• **The problem**
In the passage on race and rheumatoid arthritis outcomes, can you rewrite the part from "For patients with" to "White patients [8]." with "community-based practices" renamed to "community clinics"?

• **Passage for review**
For patients with RA, therapy utilization, disease activity, and health-related quality of life are also linked to race, socioeconomic status, and educational attainment [6, 7]. Similarly, Black and Hispanic patients with RA who received ongoing care for their disease in community-based practices have previously been shown to have worse pain and function and higher disease activity scores compared to White patients [8].

It is not known if Black or Hispanic patients with RA undergoing arthroplasty have more pain, worse function, and higher disease activity at the time of THA and TKA compared to White patients with RA. The objective of this study was to assess the pain, function, and disease activity status of Black and Hispanic patients with RA at the time of presentation for elective THA and TKA. We hypothesized that patients with RA who are Black or Hispanic, similar to Black or Hispanic patients with osteoarthritis (OA), would have worse pain [9] and function [10] at the time of THA and TKA, and that higher educational attainment would mitigate the effect of race.

• **Information shown**
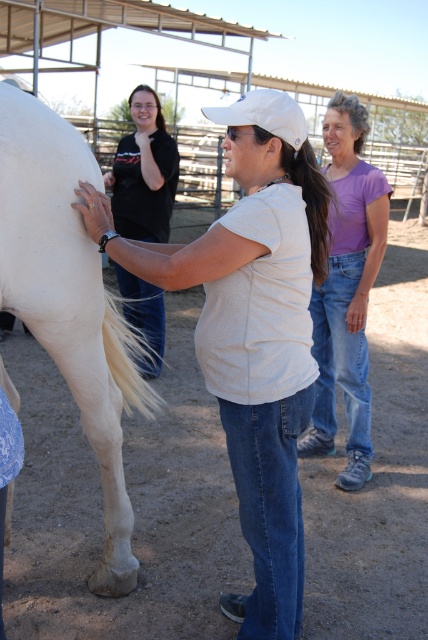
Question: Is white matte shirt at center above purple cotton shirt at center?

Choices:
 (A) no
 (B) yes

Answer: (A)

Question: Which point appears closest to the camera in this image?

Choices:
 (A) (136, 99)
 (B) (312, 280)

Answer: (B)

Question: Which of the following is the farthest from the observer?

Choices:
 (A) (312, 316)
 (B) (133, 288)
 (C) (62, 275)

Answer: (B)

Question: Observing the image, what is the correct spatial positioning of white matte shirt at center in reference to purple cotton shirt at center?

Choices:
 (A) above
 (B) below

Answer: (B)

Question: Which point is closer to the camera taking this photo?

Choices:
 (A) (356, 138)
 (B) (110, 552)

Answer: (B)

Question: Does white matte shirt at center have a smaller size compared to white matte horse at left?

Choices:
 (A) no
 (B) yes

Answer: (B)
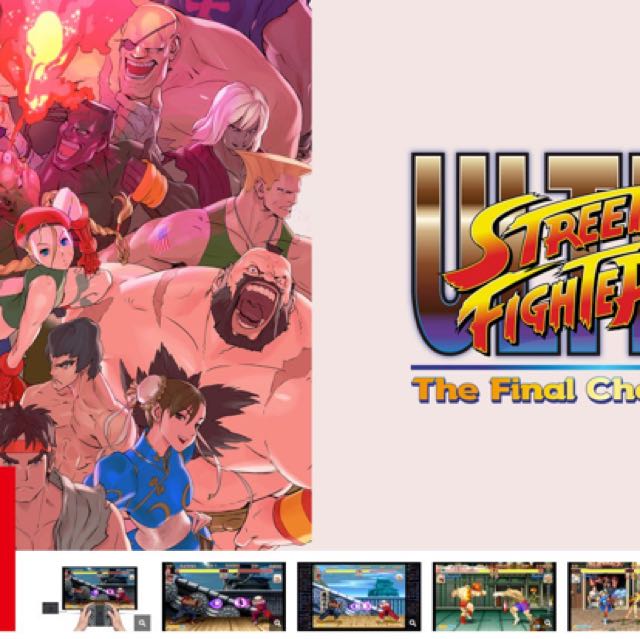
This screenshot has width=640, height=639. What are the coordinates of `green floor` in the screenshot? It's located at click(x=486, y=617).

--

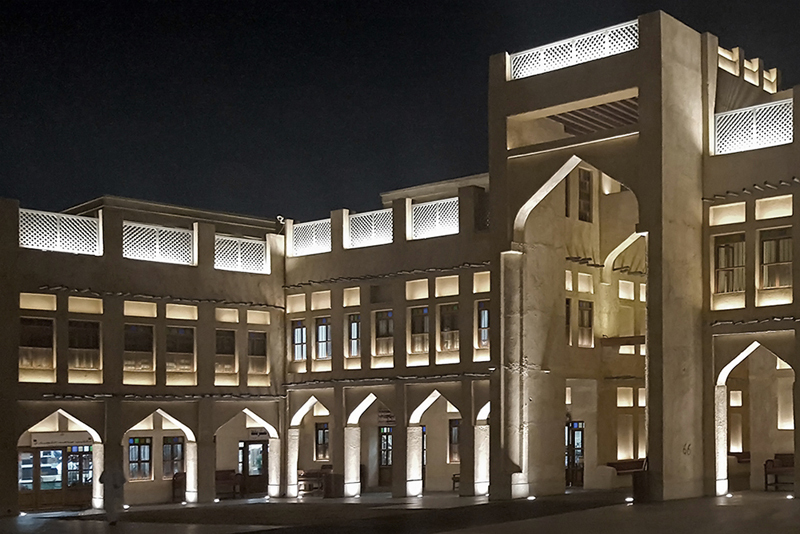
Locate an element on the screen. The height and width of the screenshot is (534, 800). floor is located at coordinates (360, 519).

• **Reply**
For patients with RA, therapy utilization, disease activity, and health-related quality of life are also linked to race, socioeconomic status, and educational attainment [6, 7]. Similarly, Black and Hispanic patients with RA who received ongoing care for their disease in community clinics have previously been shown to have worse pain and function and higher disease activity scores compared to White patients [8].